_Assigned task:_
Restate, word for word, every line of the data.

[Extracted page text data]
§

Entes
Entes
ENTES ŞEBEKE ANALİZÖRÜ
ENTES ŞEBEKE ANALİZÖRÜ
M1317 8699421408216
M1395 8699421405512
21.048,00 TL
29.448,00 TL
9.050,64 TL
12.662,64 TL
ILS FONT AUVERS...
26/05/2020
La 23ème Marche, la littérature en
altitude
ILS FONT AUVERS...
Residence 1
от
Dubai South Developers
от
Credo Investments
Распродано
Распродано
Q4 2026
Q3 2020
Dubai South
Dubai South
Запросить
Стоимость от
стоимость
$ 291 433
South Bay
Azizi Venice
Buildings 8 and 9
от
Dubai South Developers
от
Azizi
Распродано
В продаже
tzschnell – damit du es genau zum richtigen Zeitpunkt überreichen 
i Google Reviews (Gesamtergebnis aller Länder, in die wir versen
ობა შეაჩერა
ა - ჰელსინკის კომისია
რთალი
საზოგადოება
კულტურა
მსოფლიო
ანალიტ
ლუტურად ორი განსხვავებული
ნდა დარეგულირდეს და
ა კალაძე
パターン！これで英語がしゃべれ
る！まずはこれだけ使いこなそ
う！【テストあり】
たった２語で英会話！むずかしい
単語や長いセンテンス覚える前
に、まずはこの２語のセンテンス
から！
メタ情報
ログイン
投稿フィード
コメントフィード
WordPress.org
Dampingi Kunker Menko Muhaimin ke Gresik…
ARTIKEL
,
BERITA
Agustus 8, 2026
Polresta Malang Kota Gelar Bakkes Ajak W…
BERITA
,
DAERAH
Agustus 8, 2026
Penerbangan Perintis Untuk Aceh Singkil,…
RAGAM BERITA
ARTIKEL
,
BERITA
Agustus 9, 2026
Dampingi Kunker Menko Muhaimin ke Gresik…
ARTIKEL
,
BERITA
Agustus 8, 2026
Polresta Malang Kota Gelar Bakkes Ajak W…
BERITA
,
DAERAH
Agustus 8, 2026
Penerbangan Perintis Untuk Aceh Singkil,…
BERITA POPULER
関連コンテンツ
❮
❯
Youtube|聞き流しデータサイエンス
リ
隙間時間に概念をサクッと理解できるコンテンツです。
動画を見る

§

_Result of this task:_
Entes
Entes
ENTES ŞEBEKE ANALİZÖRÜ
ENTES ŞEBEKE ANALİZÖRÜ
M1317 8699421408216
M1395 8699421405512
21.048,00 TL
29.448,00 TL
9.050,64 TL
12.662,64 TL
ILS FONT AUVERS...
26/05/2020
La 23ème Marche, la littérature en
altitude
ILS FONT AUVERS...
Residence 1
от
Dubai South Developers
от
Credo Investments
Распродано
Распродано
Q4 2026
Q3 2020
Dubai South
Dubai South
Запросить
Стоимость от
стоимость
$ 291 433
South Bay
Azizi Venice
Buildings 8 and 9
от
Dubai South Developers
от
Azizi
Распродано
В продаже
tzschnell – damit du es genau zum richtigen Zeitpunkt überreichen 
i Google Reviews (Gesamtergebnis aller Länder, in die wir versen
ობა შეაჩერა
ა - ჰელსინკის კომისია
რთალი
საზოგადოება
კულტურა
მსოფლიო
ანალიტ
ლუტურად ორი განსხვავებული
ნდა დარეგულირდეს და
ა კალაძე
パターン！これで英語がしゃべれ
る！まずはこれだけ使いこなそ
う！【テストあり】
たった２語で英会話！むずかしい
単語や長いセンテンス覚える前
に、まずはこの２語のセンテンス
から！
メタ情報
ログイン
投稿フィード
コメントフィード
WordPress.org
Dampingi Kunker Menko Muhaimin ke Gresik…
ARTIKEL
,
BERITA
Agustus 8, 2026
Polresta Malang Kota Gelar Bakkes Ajak W…
BERITA
,
DAERAH
Agustus 8, 2026
Penerbangan Perintis Untuk Aceh Singkil,…
RAGAM BERITA
ARTIKEL
,
BERITA
Agustus 9, 2026
Dampingi Kunker Menko Muhaimin ke Gresik…
ARTIKEL
,
BERITA
Agustus 8, 2026
Polresta Malang Kota Gelar Bakkes Ajak W…
BERITA
,
DAERAH
Agustus 8, 2026
Penerbangan Perintis Untuk Aceh Singkil,…
BERITA POPULER
関連コンテンツ
❮
❯
Youtube|聞き流しデータサイエンス
リ
隙間時間に概念をサクッと理解できるコンテンツです。
動画を見る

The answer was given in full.